Fans, who were glued to their television sets throughout the 3.5-hour game Monday, set off firecrackers, danced and hugged each other as Shanthakumaran Sreesanth took a catch at fine leg to account for the last Pakistani wicket.
People crowded outside television shops in New Delhi, the western financial city of Mumbai and the southern high-tech hub of Bangalore in order to catch each moment of the thrilling match, witnesses said.
"It's a great victory," said 20-year-old Soumitra Mitra, a resident of the eastern city of Kolkata, who kept a fast and offered prayers at the Hindu Kalighat temple earlier Monday before the match in South Africa.
Ajoy Mukherjee, the temple's priest, said scores of youths had stood in line in the driving rain to offer prayers before and during the match.
"Priests offered prayers as long as the match continued," he told AFP.
Office workers fled their desks and shops closed early so the country's millions of fans could catch the action.
"They played well and made us all proud," Prime Minister Manmohan Singh -- who watched the game with family members while recovering from prostate surgery -- was quoted as saying by his spokesman Sanjaya Baru.

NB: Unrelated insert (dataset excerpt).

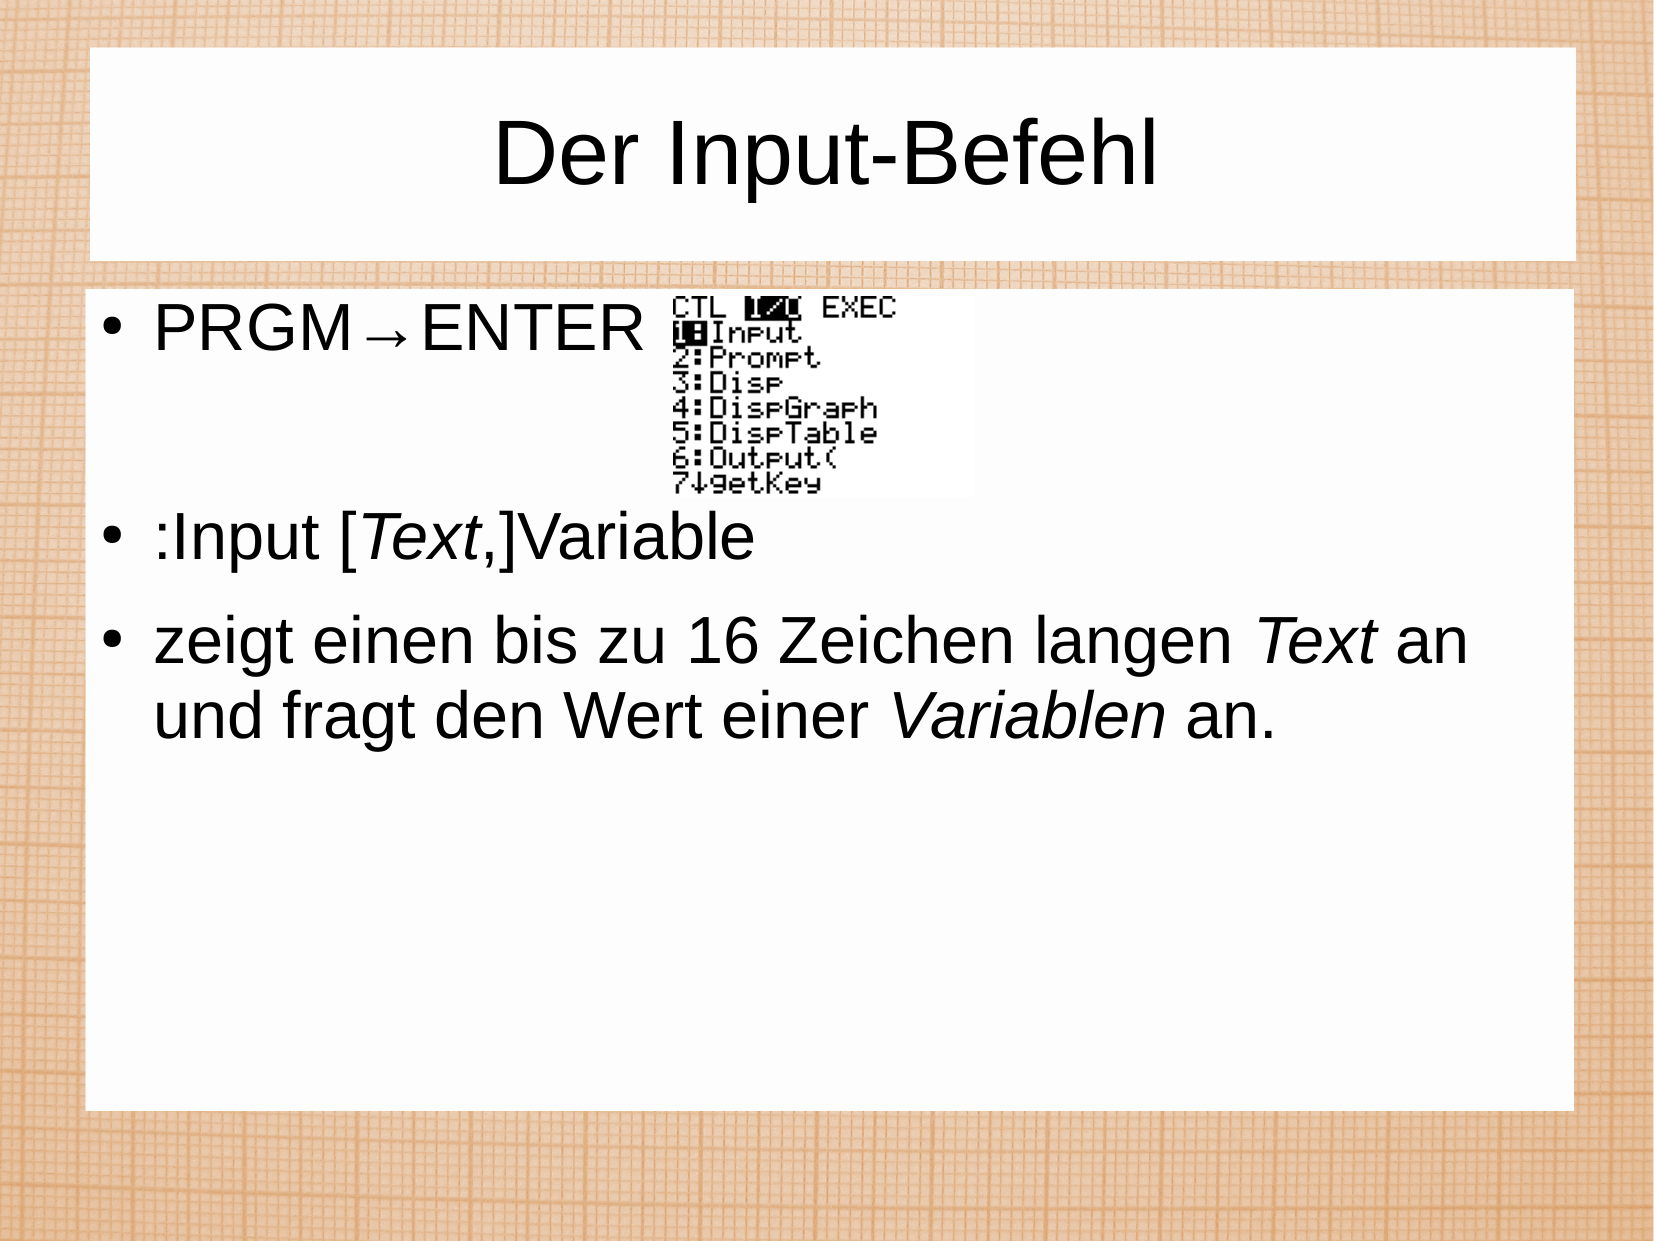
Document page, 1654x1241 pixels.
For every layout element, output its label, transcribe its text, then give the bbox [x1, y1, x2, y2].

Singh also complimented Pakistan for its fine play, Baru added.
The Indian team, restricted to 157-5 after electing to take first strike in good batting conditions, fought back to bowl out valiant Pakistan for 152 before a sell-out crowd of 32,000 at the Wanderers in Johannesburg.
Pakistan appeared out for the count when they were reduced to 104-7 after 16 overs, but Misbah-ul Haq gave the Indians a scare with a late charge of 43 off 38 balls.
In a congratulatory message to team captain Dhoni, President Pratibha Patil said: "The team played positive cricket and the victory is an inspiration for our youth."